Luoghi della visita saranno l’intero complesso di Villa Torlonia, compresa l’affascinante Casina delle civette.
Villa Torlonia, la più recente delle ville nobiliari romane, conserva ancora un particolare fascino dovuto all’originalità del giardino paesistico all’inglese, uno dei pochi esempi a Roma, e alla ricca e inaspettata quantità di edifici ed arredi artistici disseminati nel parco.
Sarà possibile scoprire tutti gli edifici presenti, testimonianza del gusto eclettico di metà ‘800, ed entrare nella Casina delle Civette.
Ideata dall’architetto G. Jappelli nel 1840 come rustico chalet o CapannaSvizzera all’interno di Villa Torlonia, la Casina fu trasformata nel 1908-1913 dall’architetto Enrico Gennari, assumendo l’aspetto di edificio medioevale.
Tra il 1916 ed il 1920, su incarico del principe Giovanni Torlonia, l’architetto Vincenzo Fasolo, con l’apporto di noti artisti del tempo quali Duilio Cambellotti, Paolo Antonio Paschetto,Umberto Bottazzi e Vittorio Grassi, diede vita ad una delle strutture architettoniche più interessanti del tempo. L’apparato decorativo, tutto ispirato al Liberty, arricchisce ancor oggi la dimora di mosaici pavimentali, stucchi, maioliche, dipinti parietali e soprattutto vetrate.

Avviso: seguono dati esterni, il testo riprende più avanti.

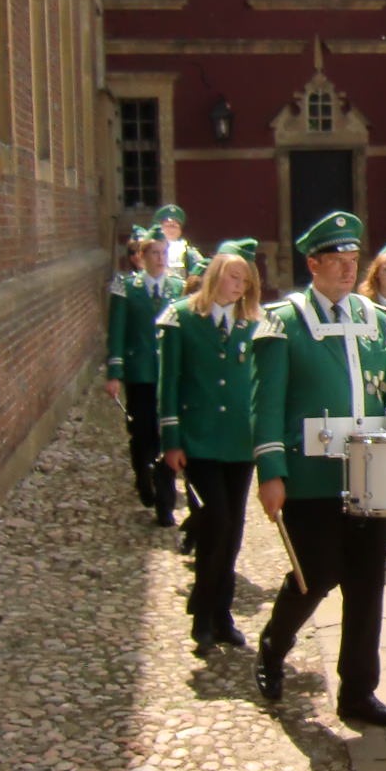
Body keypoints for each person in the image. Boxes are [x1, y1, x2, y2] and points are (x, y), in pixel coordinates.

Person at [250, 211, 386, 728]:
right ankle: (274, 644)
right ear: (313, 264)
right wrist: (270, 471)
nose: (348, 269)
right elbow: (267, 403)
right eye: (337, 260)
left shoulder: (375, 318)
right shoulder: (285, 321)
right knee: (314, 575)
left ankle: (359, 692)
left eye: (353, 260)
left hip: (372, 471)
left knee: (367, 585)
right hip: (311, 476)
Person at [159, 239, 262, 653]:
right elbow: (169, 381)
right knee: (215, 520)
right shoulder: (183, 317)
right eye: (233, 277)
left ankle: (221, 614)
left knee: (233, 530)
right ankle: (202, 613)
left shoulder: (252, 323)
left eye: (245, 280)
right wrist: (171, 439)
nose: (239, 285)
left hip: (239, 442)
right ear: (215, 275)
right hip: (199, 439)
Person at [106, 228, 185, 524]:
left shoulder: (177, 288)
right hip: (140, 373)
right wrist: (115, 372)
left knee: (168, 434)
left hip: (169, 373)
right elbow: (117, 331)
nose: (160, 259)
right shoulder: (127, 287)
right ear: (142, 256)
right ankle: (143, 475)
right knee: (142, 433)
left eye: (164, 253)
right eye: (154, 253)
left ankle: (165, 503)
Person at [154, 205, 206, 283]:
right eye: (167, 226)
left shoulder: (187, 251)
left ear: (180, 230)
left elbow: (200, 271)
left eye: (174, 226)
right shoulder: (152, 249)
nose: (171, 230)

Per il prevalere di decorazioni aventi per tema la civetta, l’edificio prese il nome di Casina delle Civette. Alla morte del principe Torlonia, nel 1939, essa venne abbandonata divenendo dal 1944 al 1947 sede del comando militare anglo-americano. Risalgono a tale periodo i profondi danni alle fragili strutture e all’apparato decorativo.

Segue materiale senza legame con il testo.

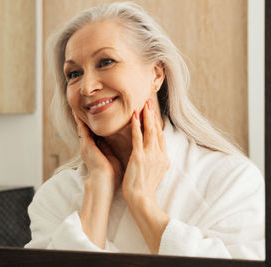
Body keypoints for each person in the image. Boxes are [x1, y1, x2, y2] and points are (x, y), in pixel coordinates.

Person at [25, 2, 264, 260]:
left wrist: (142, 202)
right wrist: (98, 189)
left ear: (156, 73)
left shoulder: (231, 179)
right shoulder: (54, 195)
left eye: (106, 61)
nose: (87, 87)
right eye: (74, 73)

Nel 1978 tutta l’area di Villa Torlonia fu acquisita dal Comune di Roma, che avviò lunghi e costosi interventi di restauro agli edifici del parco. A restauro ultimato la Casina delle Civette è stata aperta al pubblico come museo. Realizzate tra il 1908 ed il 1930 in pregiati vetri policromi legati a piombo, le splendide vetrate che ne decorano le innumerevoli porte e finestre rappresentano un esempio unico dell’evoluzione della vetrata a Roma in quegli anni.